(PASSAGE FOR REVIEW begins)

Accordingly, the toroidal core 22 is attached inside the folded
part. Thus, an equivalent one-turn coil is realized. In the
conventional external ferrite core structure, since the cable is
simply inserted into the ferrite core, the number of turns on the
ferrite core is 1/2 turn. Since impedance of the core is
proportional to a square of the number of turns, it is required to
increase the physical size of the ferrite core as described above
in order to obtain sufficient impedance by use of the conventional
structure. On the other hand, the present invention is provided
with the one-turn coil, and impedance four times as large as the
conventional can be obtained. As a result, sufficient impedance can
be obtained even by use of the core with a small diameter and a
small volume.
[0044] In the shielding metal cover 34 of the connector, an extra
space is provided for wiring. As described above, since the
toroidal core 22 used in the present invention may have a small
diameter and a small volume, the core can be embedded even in the
conventionally used shielding metal cover 34. Thus, it is possible
to allow the cable with a connector according to the present
invention to have the same appearance as that of a conventional
product (a structure without an external core). This means that
conventional parts and manufacturing equipment (a die for a resin
mold, and the like) can be used without change. In addition, a duct
into which a cable is inserted, or the like is used as it is,
without increasing a size thereof. Thus, there are great economic
merits.
[0045] Since the configuration of the present invention includes
the toroidal core 22, there is a possibility of the folded part 16a
of the braided shield 16 rising. If, in connection and assembly of
the connector and the cable, the shielding metal cover 34 and the
folded part 16a of the braided shield come into electrical contact
with each other in the connector, there is a possibility that the
number of turns, that is, one turn of the toroidal core 22 can no
longer be realized. Accordingly, in the present invention, the
insulating tape 26 is wound around the braided shield folded part
16a covering the toroidal core 22 to secure electrical insulation
between the shielding metal cover 34 and the folded part 16a of the
braided shield. Thus, formation of the one-turn coil is
guaranteed.
[0046] In the present invention, a common mode current generated in
the cable flows from the shielding metal cover 34 of the connector
through the metal tape 24 into the braided shield 16. In this
event, the toroidal core 22 operates as an inductor subjected to
one-turn winding. Thus, in a low-frequency band (30 to 100 MHz)

(PASSAGE FOR REVIEW ends)

• WHAT THIS EXERCISE ASKS
[1] From the passage on the toroidal core, write out word for word the part that starts at "[0046] In the" and ends after "to 100 MHz)".
[2] Extend the passage on the toroidal core, picking up right after its last sentence.
The entries that follow come from a different source than the passage on the toroidal core.

(PROVIDED INFORMATION begins)

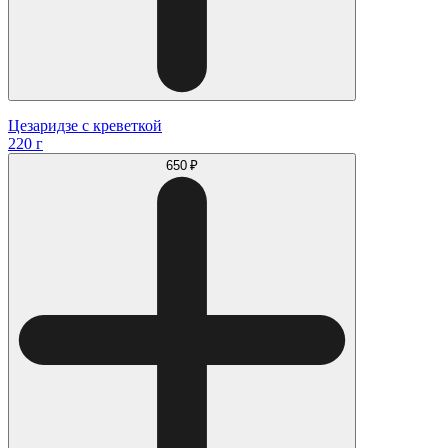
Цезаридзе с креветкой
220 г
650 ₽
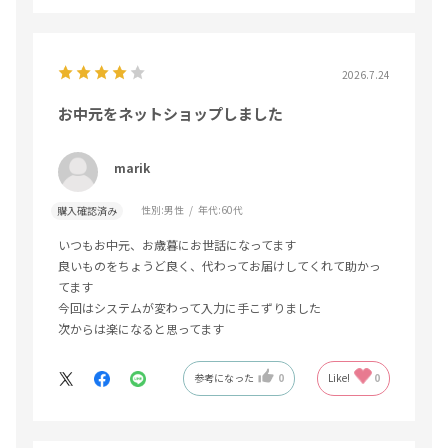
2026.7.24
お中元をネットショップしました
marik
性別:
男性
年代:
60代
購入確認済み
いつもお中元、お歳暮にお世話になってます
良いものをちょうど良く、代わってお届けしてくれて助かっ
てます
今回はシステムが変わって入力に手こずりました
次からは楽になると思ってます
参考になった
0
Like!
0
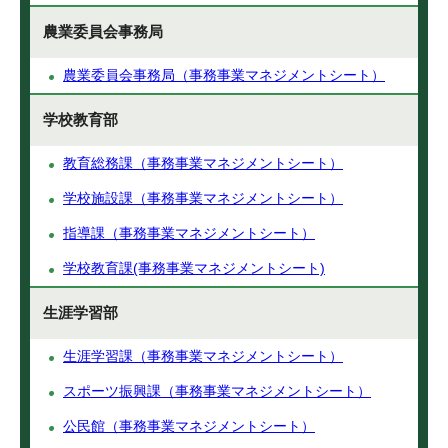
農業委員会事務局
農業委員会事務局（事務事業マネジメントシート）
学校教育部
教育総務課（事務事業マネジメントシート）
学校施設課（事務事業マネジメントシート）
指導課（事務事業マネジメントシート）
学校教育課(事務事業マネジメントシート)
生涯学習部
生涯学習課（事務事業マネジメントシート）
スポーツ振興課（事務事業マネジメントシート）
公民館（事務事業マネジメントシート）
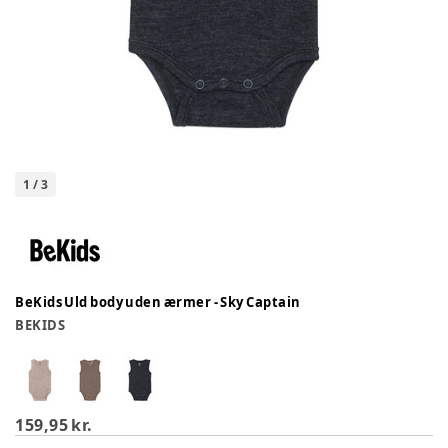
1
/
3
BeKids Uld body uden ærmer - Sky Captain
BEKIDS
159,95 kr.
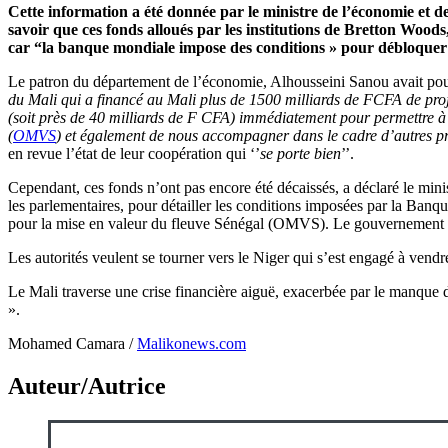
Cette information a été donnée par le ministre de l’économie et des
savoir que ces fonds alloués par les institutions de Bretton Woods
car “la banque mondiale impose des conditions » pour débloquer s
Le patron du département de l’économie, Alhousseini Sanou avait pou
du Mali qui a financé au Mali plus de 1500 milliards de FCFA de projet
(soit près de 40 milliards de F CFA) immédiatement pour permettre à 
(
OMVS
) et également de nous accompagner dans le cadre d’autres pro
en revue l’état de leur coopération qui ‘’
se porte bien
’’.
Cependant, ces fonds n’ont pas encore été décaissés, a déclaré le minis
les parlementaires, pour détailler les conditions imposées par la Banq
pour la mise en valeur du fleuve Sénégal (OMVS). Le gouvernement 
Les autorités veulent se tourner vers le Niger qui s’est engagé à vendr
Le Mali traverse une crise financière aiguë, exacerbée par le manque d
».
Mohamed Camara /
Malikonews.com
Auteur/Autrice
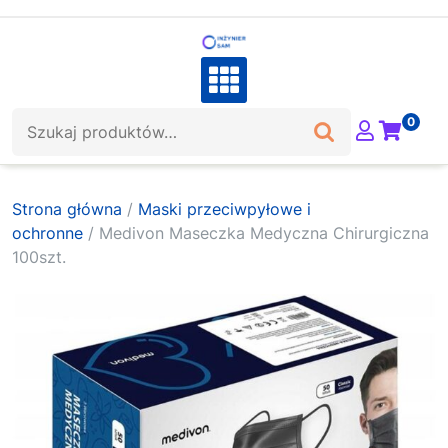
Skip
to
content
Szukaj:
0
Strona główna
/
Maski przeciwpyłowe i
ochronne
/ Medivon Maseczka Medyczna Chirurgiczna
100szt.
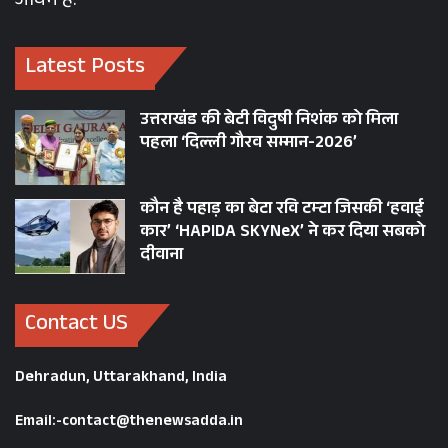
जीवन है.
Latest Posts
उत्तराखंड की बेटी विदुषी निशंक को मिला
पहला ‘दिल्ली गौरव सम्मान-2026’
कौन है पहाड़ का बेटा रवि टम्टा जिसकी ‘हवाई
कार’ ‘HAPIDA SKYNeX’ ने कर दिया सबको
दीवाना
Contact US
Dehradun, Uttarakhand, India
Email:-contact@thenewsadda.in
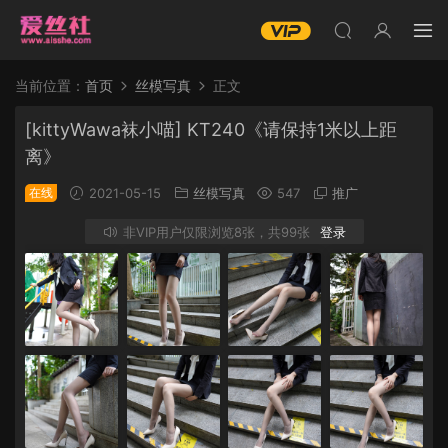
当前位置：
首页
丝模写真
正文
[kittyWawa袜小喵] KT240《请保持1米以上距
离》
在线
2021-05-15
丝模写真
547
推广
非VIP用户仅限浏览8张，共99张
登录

(PROVIDED INFORMATION ends)
(PROVIDED INFORMATION begins)

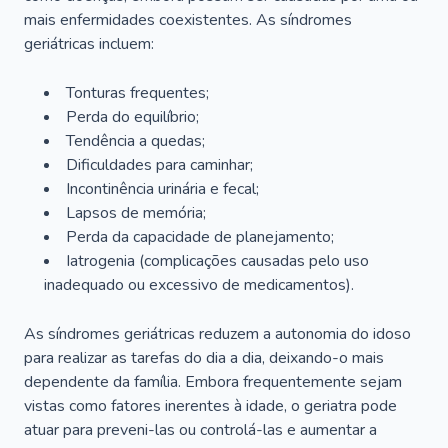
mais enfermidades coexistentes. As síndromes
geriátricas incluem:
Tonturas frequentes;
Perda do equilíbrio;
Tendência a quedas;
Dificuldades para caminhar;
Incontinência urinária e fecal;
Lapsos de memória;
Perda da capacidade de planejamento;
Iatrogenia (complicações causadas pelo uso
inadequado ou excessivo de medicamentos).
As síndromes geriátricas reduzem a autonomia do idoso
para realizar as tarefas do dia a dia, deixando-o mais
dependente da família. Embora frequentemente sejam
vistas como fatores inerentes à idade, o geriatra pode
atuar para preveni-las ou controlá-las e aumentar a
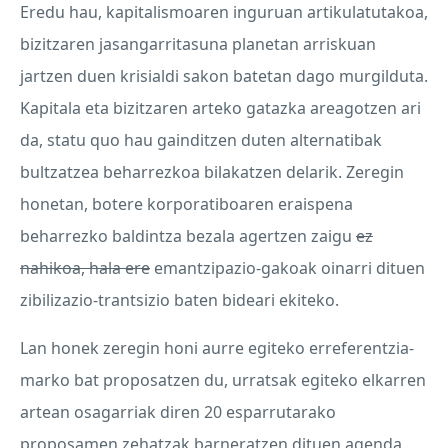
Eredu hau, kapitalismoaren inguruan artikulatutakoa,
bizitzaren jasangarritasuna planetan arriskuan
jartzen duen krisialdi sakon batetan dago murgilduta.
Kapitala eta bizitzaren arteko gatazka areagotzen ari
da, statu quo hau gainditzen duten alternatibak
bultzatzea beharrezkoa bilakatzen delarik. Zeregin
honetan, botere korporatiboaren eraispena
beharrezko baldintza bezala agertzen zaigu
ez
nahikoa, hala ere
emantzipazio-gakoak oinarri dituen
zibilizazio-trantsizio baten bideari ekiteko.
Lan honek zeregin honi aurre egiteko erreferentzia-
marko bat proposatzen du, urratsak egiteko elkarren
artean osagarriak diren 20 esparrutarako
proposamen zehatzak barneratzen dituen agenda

(PROVIDED INFORMATION ends)

• ANSWERS TO THE TASKS
[1]
[0046] In the present invention, a common mode current generated in
the cable flows from the shielding metal cover 34 of the connector
through the metal tape 24 into the braided shield 16. In this
event, the toroidal core 22 operates as an inductor subjected to
one-turn winding. Thus, in a low-frequency band (30 to 100 MHz)

[2]
with insufficient common mode current reduction effect in a
conventional ferrite cable unit, a common mode current reduction
effect equivalent to that of the conventional external ferrite core
structure can be obtained. Accordingly, it is possible to realize a
signal transmission cable with a connector, which has all necessary
characteristics (a signal transmission characteristic equivalent to
that of a normal cable, a common mode current reduction effect in a
wide band, a low cost, good appearance, and sufficient flexibility)
which are difficult to be realized by the conventional
technology.
[0047] The present invention is not limited to the configuration of
the embodiment described above, and various modifications and/or
changes can be made. If it is, desired to increase the common mode
current suppression effect in the low-frequency band, a Mn--Zn
ferrite core with an insulating coat (for example, an epoxy resin
coat) is used as the toroidal core. A sendust core (Fe--Al--Si)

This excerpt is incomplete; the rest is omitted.